Endocytosis by human dendritic cells

Sammanfattning: Dendritic cells (DCs) are specialized antigen-presenting cells with the ability to internalize antigen, and present antigen-derived peptides to T cells. The functions of DCs depend on the subset, as well as their location and activation state. Immature DCs act as sentinels by continuously sampling the antigenic environment through various endocytosing mechanisms. The aim of this thesis was to investigate the use of dealuminated zeolites as a delivery tool to study the early events during endocytosis, including recognition and uptake, in human DCs. In the first study, we showed that dealuminated zeoilte particles can be used to follow endosomal acidification and proteolysis in human peripheral blood DCs. In the following studies we further investigated zeolite particles, and showed that they have a unique capacity to adsorb various biomolecules, proteins as well as differently charged lipids.
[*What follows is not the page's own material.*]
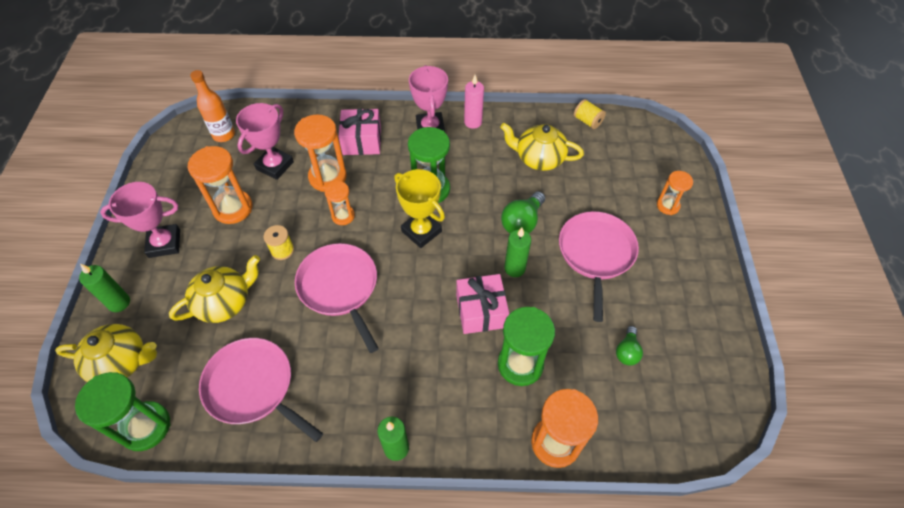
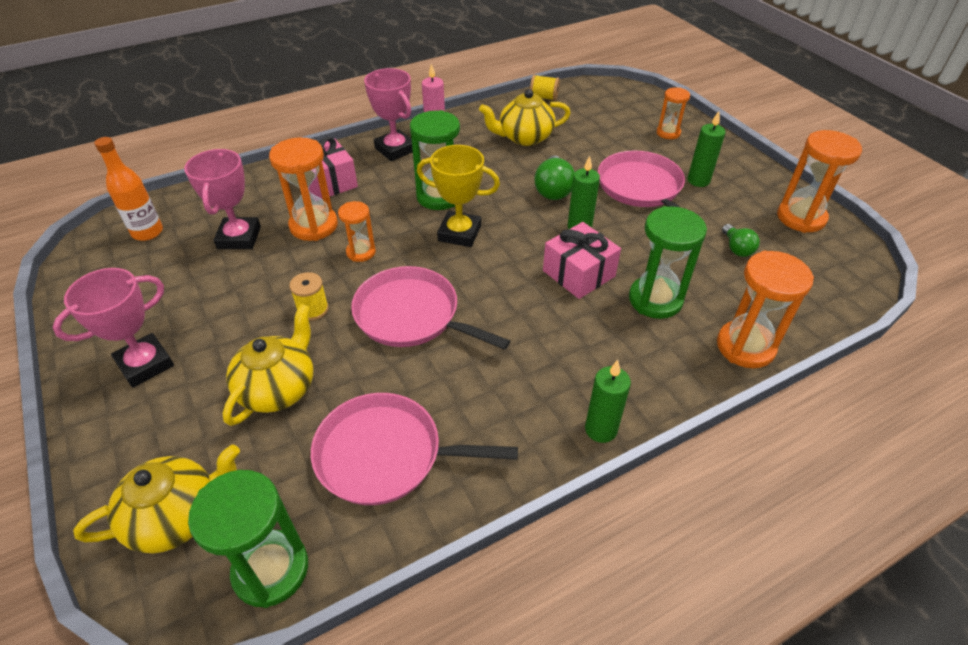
camera: 30 degrees left, 10 degrees down
(119, 303) = (123, 453): green candle -> green candle (698, 180)
(233, 208) = (216, 295): orange hourglass -> orange hourglass (801, 218)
This feature makes zeolites an ideal tool to study receptor-mediated endocytosis. Using zeolites coated with different ligands, we could show major differences in the endocytic capacity in human blood plasmacytoid DCs (pDCs) and myeloid DCs (mDCs). The pDCs showed an almost complete lack of endocytosis whereas the mDCs had an efficient selective receptor-mediated endocytosis of IgG-, LTA-, and LPS-coated zeolite particles. Furthermore, capture was strongly dependent upon the density of the ligands adsorbed onto the zeolite particles. In the last study, we used zeolites to compare endocytosing capacity in mDC and MoDC (monocyte-derived DC). We could show that these cell populations differ considerably in their ability to capture particles, immune complexes and soluble molecules. Therefore, in vitro generated MoDCs does not seem to be an applicable model for peripheral blood mDCs when studying the early events of endocytosis. In conclusion, zeolite particles provide a valuable tool to gain more understanding of the endocytosing mechanisms not only in DCs but also in other endocytosing cell populations.